__Excerpted data__.
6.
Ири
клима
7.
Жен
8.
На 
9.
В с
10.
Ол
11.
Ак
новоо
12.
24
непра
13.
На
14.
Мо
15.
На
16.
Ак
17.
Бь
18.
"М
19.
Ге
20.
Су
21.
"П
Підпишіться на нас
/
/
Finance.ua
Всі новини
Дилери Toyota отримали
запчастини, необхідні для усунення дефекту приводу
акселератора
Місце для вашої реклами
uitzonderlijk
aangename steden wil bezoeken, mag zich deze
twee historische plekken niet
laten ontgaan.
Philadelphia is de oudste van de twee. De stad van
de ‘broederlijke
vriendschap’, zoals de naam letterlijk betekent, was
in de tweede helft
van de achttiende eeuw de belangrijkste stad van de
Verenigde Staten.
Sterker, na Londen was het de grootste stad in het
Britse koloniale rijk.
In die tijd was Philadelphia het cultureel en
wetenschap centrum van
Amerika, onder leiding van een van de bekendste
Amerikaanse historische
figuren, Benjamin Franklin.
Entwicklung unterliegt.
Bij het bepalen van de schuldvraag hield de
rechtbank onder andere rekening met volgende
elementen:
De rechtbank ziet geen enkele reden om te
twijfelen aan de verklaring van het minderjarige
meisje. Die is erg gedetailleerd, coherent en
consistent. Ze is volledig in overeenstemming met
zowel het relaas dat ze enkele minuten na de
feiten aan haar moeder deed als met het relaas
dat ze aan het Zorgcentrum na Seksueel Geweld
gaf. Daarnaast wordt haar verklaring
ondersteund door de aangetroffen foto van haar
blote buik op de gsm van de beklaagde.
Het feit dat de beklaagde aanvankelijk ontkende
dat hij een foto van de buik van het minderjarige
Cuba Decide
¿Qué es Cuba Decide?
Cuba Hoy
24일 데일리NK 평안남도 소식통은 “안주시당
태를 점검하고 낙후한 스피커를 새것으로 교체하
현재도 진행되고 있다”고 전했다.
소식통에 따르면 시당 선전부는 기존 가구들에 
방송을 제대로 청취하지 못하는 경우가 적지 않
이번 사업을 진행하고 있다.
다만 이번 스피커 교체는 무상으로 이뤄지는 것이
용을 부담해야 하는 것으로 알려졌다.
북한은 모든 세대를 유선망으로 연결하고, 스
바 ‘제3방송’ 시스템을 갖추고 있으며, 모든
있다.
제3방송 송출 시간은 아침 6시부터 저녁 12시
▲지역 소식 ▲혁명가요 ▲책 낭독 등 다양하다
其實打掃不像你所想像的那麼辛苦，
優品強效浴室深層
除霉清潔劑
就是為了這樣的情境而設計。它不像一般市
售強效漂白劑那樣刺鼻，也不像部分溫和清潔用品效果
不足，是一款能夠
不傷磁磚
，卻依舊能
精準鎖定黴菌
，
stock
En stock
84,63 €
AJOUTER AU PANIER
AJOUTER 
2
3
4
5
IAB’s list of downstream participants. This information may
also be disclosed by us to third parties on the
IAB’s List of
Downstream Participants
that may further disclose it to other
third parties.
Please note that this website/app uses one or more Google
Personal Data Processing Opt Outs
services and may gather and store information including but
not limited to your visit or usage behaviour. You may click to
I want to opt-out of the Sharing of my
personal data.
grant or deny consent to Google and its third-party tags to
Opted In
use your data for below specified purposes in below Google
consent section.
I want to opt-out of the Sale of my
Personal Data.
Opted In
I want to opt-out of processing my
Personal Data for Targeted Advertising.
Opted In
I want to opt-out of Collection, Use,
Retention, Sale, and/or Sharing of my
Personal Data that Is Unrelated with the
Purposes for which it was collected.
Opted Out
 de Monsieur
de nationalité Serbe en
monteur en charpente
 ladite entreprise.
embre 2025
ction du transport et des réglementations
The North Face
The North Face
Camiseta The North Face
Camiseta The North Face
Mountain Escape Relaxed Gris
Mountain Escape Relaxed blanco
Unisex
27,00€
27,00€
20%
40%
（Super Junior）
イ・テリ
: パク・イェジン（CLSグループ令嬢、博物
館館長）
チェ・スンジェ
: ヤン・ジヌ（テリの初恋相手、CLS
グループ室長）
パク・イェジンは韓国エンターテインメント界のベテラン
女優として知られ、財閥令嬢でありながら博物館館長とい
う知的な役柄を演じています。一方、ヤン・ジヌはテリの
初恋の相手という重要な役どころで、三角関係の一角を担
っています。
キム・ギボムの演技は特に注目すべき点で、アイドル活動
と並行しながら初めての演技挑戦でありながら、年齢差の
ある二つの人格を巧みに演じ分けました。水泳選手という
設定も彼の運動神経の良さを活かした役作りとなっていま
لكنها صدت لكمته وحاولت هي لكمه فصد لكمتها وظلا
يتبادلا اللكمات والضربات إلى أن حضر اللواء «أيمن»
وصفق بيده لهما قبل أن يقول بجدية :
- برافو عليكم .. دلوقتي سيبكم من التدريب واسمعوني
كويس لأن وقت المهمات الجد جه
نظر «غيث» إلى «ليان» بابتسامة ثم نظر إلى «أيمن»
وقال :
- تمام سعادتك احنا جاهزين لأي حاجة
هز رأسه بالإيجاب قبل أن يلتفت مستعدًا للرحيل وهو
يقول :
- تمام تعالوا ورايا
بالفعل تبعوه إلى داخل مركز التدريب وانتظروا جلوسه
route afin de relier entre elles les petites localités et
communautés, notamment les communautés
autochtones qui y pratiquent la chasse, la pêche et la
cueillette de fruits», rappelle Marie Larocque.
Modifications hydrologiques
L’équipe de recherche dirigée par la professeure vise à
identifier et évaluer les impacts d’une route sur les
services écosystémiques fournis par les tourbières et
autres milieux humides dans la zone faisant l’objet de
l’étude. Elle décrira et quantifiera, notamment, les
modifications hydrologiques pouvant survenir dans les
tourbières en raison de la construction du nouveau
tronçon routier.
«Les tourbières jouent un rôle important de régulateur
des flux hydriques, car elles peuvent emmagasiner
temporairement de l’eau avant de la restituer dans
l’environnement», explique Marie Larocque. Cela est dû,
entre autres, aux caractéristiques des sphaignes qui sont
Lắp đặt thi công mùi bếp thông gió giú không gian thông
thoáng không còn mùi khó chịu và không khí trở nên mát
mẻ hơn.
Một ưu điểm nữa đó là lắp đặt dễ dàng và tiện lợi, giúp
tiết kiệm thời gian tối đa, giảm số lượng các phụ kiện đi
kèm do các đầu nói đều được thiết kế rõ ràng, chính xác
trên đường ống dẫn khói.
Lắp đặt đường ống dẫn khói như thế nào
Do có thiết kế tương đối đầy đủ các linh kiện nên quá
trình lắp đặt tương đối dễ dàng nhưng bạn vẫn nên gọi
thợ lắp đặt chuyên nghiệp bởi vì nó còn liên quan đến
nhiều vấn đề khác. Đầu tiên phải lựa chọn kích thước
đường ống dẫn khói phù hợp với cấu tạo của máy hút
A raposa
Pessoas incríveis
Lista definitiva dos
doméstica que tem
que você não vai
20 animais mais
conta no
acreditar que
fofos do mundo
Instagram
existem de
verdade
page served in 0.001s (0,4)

__Task statement__.
Each record above must be restated in full, word for word.

__Problem solution__.
6.
Ири
клима
7.
Жен
8.
На 
9.
В с
10.
Ол
11.
Ак
новоо
12.
24
непра
13.
На
14.
Мо
15.
На
16.
Ак
17.
Бь
18.
"М
19.
Ге
20.
Су
21.
"П
Підпишіться на нас
/
/
Finance.ua
Всі новини
Дилери Toyota отримали
запчастини, необхідні для усунення дефекту приводу
акселератора
Місце для вашої реклами
uitzonderlijk
aangename steden wil bezoeken, mag zich deze
twee historische plekken niet
laten ontgaan.
Philadelphia is de oudste van de twee. De stad van
de ‘broederlijke
vriendschap’, zoals de naam letterlijk betekent, was
in de tweede helft
van de achttiende eeuw de belangrijkste stad van de
Verenigde Staten.
Sterker, na Londen was het de grootste stad in het
Britse koloniale rijk.
In die tijd was Philadelphia het cultureel en
wetenschap centrum van
Amerika, onder leiding van een van de bekendste
Amerikaanse historische
figuren, Benjamin Franklin.
Entwicklung unterliegt.
Bij het bepalen van de schuldvraag hield de
rechtbank onder andere rekening met volgende
elementen:
De rechtbank ziet geen enkele reden om te
twijfelen aan de verklaring van het minderjarige
meisje. Die is erg gedetailleerd, coherent en
consistent. Ze is volledig in overeenstemming met
zowel het relaas dat ze enkele minuten na de
feiten aan haar moeder deed als met het relaas
dat ze aan het Zorgcentrum na Seksueel Geweld
gaf. Daarnaast wordt haar verklaring
ondersteund door de aangetroffen foto van haar
blote buik op de gsm van de beklaagde.
Het feit dat de beklaagde aanvankelijk ontkende
dat hij een foto van de buik van het minderjarige
Cuba Decide
¿Qué es Cuba Decide?
Cuba Hoy
24일 데일리NK 평안남도 소식통은 “안주시당
태를 점검하고 낙후한 스피커를 새것으로 교체하
현재도 진행되고 있다”고 전했다.
소식통에 따르면 시당 선전부는 기존 가구들에 
방송을 제대로 청취하지 못하는 경우가 적지 않
이번 사업을 진행하고 있다.
다만 이번 스피커 교체는 무상으로 이뤄지는 것이
용을 부담해야 하는 것으로 알려졌다.
북한은 모든 세대를 유선망으로 연결하고, 스
바 ‘제3방송’ 시스템을 갖추고 있으며, 모든
있다.
제3방송 송출 시간은 아침 6시부터 저녁 12시
▲지역 소식 ▲혁명가요 ▲책 낭독 등 다양하다
其實打掃不像你所想像的那麼辛苦，
優品強效浴室深層
除霉清潔劑
就是為了這樣的情境而設計。它不像一般市
售強效漂白劑那樣刺鼻，也不像部分溫和清潔用品效果
不足，是一款能夠
不傷磁磚
，卻依舊能
精準鎖定黴菌
，
stock
En stock
84,63 €
AJOUTER AU PANIER
AJOUTER 
2
3
4
5
IAB’s list of downstream participants. This information may
also be disclosed by us to third parties on the
IAB’s List of
Downstream Participants
that may further disclose it to other
third parties.
Please note that this website/app uses one or more Google
Personal Data Processing Opt Outs
services and may gather and store information including but
not limited to your visit or usage behaviour. You may click to
I want to opt-out of the Sharing of my
personal data.
grant or deny consent to Google and its third-party tags to
Opted In
use your data for below specified purposes in below Google
consent section.
I want to opt-out of the Sale of my
Personal Data.
Opted In
I want to opt-out of processing my
Personal Data for Targeted Advertising.
Opted In
I want to opt-out of Collection, Use,
Retention, Sale, and/or Sharing of my
Personal Data that Is Unrelated with the
Purposes for which it was collected.
Opted Out
 de Monsieur
de nationalité Serbe en
monteur en charpente
 ladite entreprise.
embre 2025
ction du transport et des réglementations
The North Face
The North Face
Camiseta The North Face
Camiseta The North Face
Mountain Escape Relaxed Gris
Mountain Escape Relaxed blanco
Unisex
27,00€
27,00€
20%
40%
（Super Junior）
イ・テリ
: パク・イェジン（CLSグループ令嬢、博物
館館長）
チェ・スンジェ
: ヤン・ジヌ（テリの初恋相手、CLS
グループ室長）
パク・イェジンは韓国エンターテインメント界のベテラン
女優として知られ、財閥令嬢でありながら博物館館長とい
う知的な役柄を演じています。一方、ヤン・ジヌはテリの
初恋の相手という重要な役どころで、三角関係の一角を担
っています。
キム・ギボムの演技は特に注目すべき点で、アイドル活動
と並行しながら初めての演技挑戦でありながら、年齢差の
ある二つの人格を巧みに演じ分けました。水泳選手という
設定も彼の運動神経の良さを活かした役作りとなっていま
لكنها صدت لكمته وحاولت هي لكمه فصد لكمتها وظلا
يتبادلا اللكمات والضربات إلى أن حضر اللواء «أيمن»
وصفق بيده لهما قبل أن يقول بجدية :
- برافو عليكم .. دلوقتي سيبكم من التدريب واسمعوني
كويس لأن وقت المهمات الجد جه
نظر «غيث» إلى «ليان» بابتسامة ثم نظر إلى «أيمن»
وقال :
- تمام سعادتك احنا جاهزين لأي حاجة
هز رأسه بالإيجاب قبل أن يلتفت مستعدًا للرحيل وهو
يقول :
- تمام تعالوا ورايا
بالفعل تبعوه إلى داخل مركز التدريب وانتظروا جلوسه
route afin de relier entre elles les petites localités et
communautés, notamment les communautés
autochtones qui y pratiquent la chasse, la pêche et la
cueillette de fruits», rappelle Marie Larocque.
Modifications hydrologiques
L’équipe de recherche dirigée par la professeure vise à
identifier et évaluer les impacts d’une route sur les
services écosystémiques fournis par les tourbières et
autres milieux humides dans la zone faisant l’objet de
l’étude. Elle décrira et quantifiera, notamment, les
modifications hydrologiques pouvant survenir dans les
tourbières en raison de la construction du nouveau
tronçon routier.
«Les tourbières jouent un rôle important de régulateur
des flux hydriques, car elles peuvent emmagasiner
temporairement de l’eau avant de la restituer dans
l’environnement», explique Marie Larocque. Cela est dû,
entre autres, aux caractéristiques des sphaignes qui sont
Lắp đặt thi công mùi bếp thông gió giú không gian thông
thoáng không còn mùi khó chịu và không khí trở nên mát
mẻ hơn.
Một ưu điểm nữa đó là lắp đặt dễ dàng và tiện lợi, giúp
tiết kiệm thời gian tối đa, giảm số lượng các phụ kiện đi
kèm do các đầu nói đều được thiết kế rõ ràng, chính xác
trên đường ống dẫn khói.
Lắp đặt đường ống dẫn khói như thế nào
Do có thiết kế tương đối đầy đủ các linh kiện nên quá
trình lắp đặt tương đối dễ dàng nhưng bạn vẫn nên gọi
thợ lắp đặt chuyên nghiệp bởi vì nó còn liên quan đến
nhiều vấn đề khác. Đầu tiên phải lựa chọn kích thước
đường ống dẫn khói phù hợp với cấu tạo của máy hút
A raposa
Pessoas incríveis
Lista definitiva dos
doméstica que tem
que você não vai
20 animais mais
conta no
acreditar que
fofos do mundo
Instagram
existem de
verdade
page served in 0.001s (0,4)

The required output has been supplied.